I asked him to urgently undergo a PSMA PET-CT Scan. The scan showed an increase in uptake in the prostate gland, the draining lymph nodes, along with the presence of multiple lymph nodes in the abdomen. There was extensive involvement of all the vertebrae, the pelvis, and the bones of the upper and lower limbs. A biopsy of one of the lymph nodes seen on the scan confirmed the diagnosis. It showed an Adenocarcinoma of the Prostate of a high grade. Since the bones and lymph nodes were involved, it was a stage 4 cancer.

Concerns:

The patient was extremely anxious and scared at this point. The stage 4 diagnosis had convinced him that his days were numbered. I counselled him that he was not about to die. There were multiple treatment options available. His cancer could not be cured but it could definitely be controlled. He would eventually be pain free and would be able to lead a normal life. 

Treatment Offered:

With the patients consent I commenced his treatment. With targeted therapy options available, the patient did not require chemotherapy upfront. I started him on injection Leuprolide, given as an intramuscular injection every 3 months. It would block the testosterone production by the testis, inducing a medical castration and thereby neutralizing its stimulatory effect on the cancer cells. Along with this I gave him tablet Bicalutamide for 10 days to block any transient testosterone flare. Injection Denosumab was given for the bony metastases, and I also added an anti-androgen, tablet Abiraterone Acetate with tablet Prednisolone, a low dose steroid.
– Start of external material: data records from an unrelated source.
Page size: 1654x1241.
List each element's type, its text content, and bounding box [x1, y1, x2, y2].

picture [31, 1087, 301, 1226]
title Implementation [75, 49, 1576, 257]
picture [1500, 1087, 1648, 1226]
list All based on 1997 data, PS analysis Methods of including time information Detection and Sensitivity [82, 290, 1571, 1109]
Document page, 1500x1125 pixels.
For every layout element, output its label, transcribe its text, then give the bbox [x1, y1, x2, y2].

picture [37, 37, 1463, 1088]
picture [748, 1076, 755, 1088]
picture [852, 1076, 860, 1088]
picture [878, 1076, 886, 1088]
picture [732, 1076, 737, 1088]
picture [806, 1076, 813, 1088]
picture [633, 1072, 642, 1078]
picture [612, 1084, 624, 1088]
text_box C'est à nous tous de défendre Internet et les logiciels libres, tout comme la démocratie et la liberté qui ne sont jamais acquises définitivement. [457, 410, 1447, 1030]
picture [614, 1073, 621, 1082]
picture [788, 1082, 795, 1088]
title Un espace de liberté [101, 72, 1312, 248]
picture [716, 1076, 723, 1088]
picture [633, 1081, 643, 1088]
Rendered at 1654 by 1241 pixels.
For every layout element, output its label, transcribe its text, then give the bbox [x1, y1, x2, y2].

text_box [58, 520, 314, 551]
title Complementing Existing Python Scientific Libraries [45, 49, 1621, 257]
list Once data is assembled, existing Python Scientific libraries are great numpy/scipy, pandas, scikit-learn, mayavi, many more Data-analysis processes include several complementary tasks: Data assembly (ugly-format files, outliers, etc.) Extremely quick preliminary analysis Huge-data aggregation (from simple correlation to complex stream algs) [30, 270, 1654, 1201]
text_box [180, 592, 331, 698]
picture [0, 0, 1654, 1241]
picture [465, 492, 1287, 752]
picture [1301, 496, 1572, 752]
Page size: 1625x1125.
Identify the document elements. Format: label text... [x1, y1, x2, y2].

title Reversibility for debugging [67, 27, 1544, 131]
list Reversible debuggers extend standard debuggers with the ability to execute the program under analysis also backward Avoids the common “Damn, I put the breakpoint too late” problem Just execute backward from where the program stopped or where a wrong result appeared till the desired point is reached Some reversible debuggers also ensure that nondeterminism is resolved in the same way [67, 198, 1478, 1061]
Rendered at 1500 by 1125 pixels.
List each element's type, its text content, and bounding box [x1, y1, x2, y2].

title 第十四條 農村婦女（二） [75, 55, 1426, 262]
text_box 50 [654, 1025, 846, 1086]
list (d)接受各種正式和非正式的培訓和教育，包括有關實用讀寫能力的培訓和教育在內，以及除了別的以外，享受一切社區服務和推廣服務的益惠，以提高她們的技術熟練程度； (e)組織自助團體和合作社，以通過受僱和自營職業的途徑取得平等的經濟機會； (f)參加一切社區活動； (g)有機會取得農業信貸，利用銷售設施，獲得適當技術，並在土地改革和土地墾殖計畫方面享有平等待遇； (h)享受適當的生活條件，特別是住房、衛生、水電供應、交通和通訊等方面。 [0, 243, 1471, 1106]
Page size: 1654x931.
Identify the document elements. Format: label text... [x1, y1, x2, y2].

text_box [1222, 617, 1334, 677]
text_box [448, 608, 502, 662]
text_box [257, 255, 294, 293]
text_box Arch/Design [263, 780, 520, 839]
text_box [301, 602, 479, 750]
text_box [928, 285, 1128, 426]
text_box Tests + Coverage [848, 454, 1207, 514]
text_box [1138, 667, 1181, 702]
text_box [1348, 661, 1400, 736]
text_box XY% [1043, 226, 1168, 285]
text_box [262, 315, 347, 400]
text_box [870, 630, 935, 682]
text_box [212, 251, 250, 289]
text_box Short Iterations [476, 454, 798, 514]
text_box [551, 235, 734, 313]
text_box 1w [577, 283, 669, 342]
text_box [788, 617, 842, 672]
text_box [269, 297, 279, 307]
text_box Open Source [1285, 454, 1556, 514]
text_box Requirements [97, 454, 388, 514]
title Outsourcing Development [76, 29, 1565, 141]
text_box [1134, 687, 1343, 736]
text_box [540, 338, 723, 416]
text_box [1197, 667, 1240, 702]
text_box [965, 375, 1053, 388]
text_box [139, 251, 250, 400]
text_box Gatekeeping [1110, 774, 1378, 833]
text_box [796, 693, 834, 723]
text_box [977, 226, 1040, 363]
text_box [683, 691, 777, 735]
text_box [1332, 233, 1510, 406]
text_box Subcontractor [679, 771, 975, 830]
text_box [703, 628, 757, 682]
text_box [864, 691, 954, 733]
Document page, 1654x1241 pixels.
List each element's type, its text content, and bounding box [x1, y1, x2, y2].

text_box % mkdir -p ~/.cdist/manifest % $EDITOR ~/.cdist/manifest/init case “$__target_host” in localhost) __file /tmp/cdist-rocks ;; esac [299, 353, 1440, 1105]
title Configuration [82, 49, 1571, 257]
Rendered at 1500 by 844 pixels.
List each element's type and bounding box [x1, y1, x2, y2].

Along with the main therapy, supportive care was added with tab Ecosprin, Calcium and Vitamin D supplements.

Response:

The patient responded extremely well to the treatment. His symptoms resolved within 3 months of beginning treatment, which included the severe back pain he was earlier experiencing.

His PSA, which I monitored monthly, normalised within 2 months of treatment initiation.

A PSMA PET-CT Scan at 3 months showed a clear scan with no active disease.

The patient had had a complete response to the treatment I had started. 

Accordingly, the treatment was continued and remains ongoing till date.

The patient has returned to his daily routine, he is pain free, eating well and leading a normal life.

He undergoes regular PSA level checks and PSMA Scans, so that any loss of treatment response and cancer recurrence can be picked up immediately.